WHAT IS NEEDED: Reproduce the listing below verbatim, keeping every line break and character unchanged.

-------- INPUT DATA

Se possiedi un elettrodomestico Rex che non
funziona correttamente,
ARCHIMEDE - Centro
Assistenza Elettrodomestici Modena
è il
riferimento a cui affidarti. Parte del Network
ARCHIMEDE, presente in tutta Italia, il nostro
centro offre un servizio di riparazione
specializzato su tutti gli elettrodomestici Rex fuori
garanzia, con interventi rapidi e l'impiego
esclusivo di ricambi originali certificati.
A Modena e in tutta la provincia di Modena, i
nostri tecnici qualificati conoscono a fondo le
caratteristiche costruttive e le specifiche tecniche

----------------

ANSWER BELOW:
Se possiedi un elettrodomestico Rex che non
funziona correttamente,
ARCHIMEDE - Centro
Assistenza Elettrodomestici Modena
è il
riferimento a cui affidarti. Parte del Network
ARCHIMEDE, presente in tutta Italia, il nostro
centro offre un servizio di riparazione
specializzato su tutti gli elettrodomestici Rex fuori
garanzia, con interventi rapidi e l'impiego
esclusivo di ricambi originali certificati.
A Modena e in tutta la provincia di Modena, i
nostri tecnici qualificati conoscono a fondo le
caratteristiche costruttive e le specifiche tecniche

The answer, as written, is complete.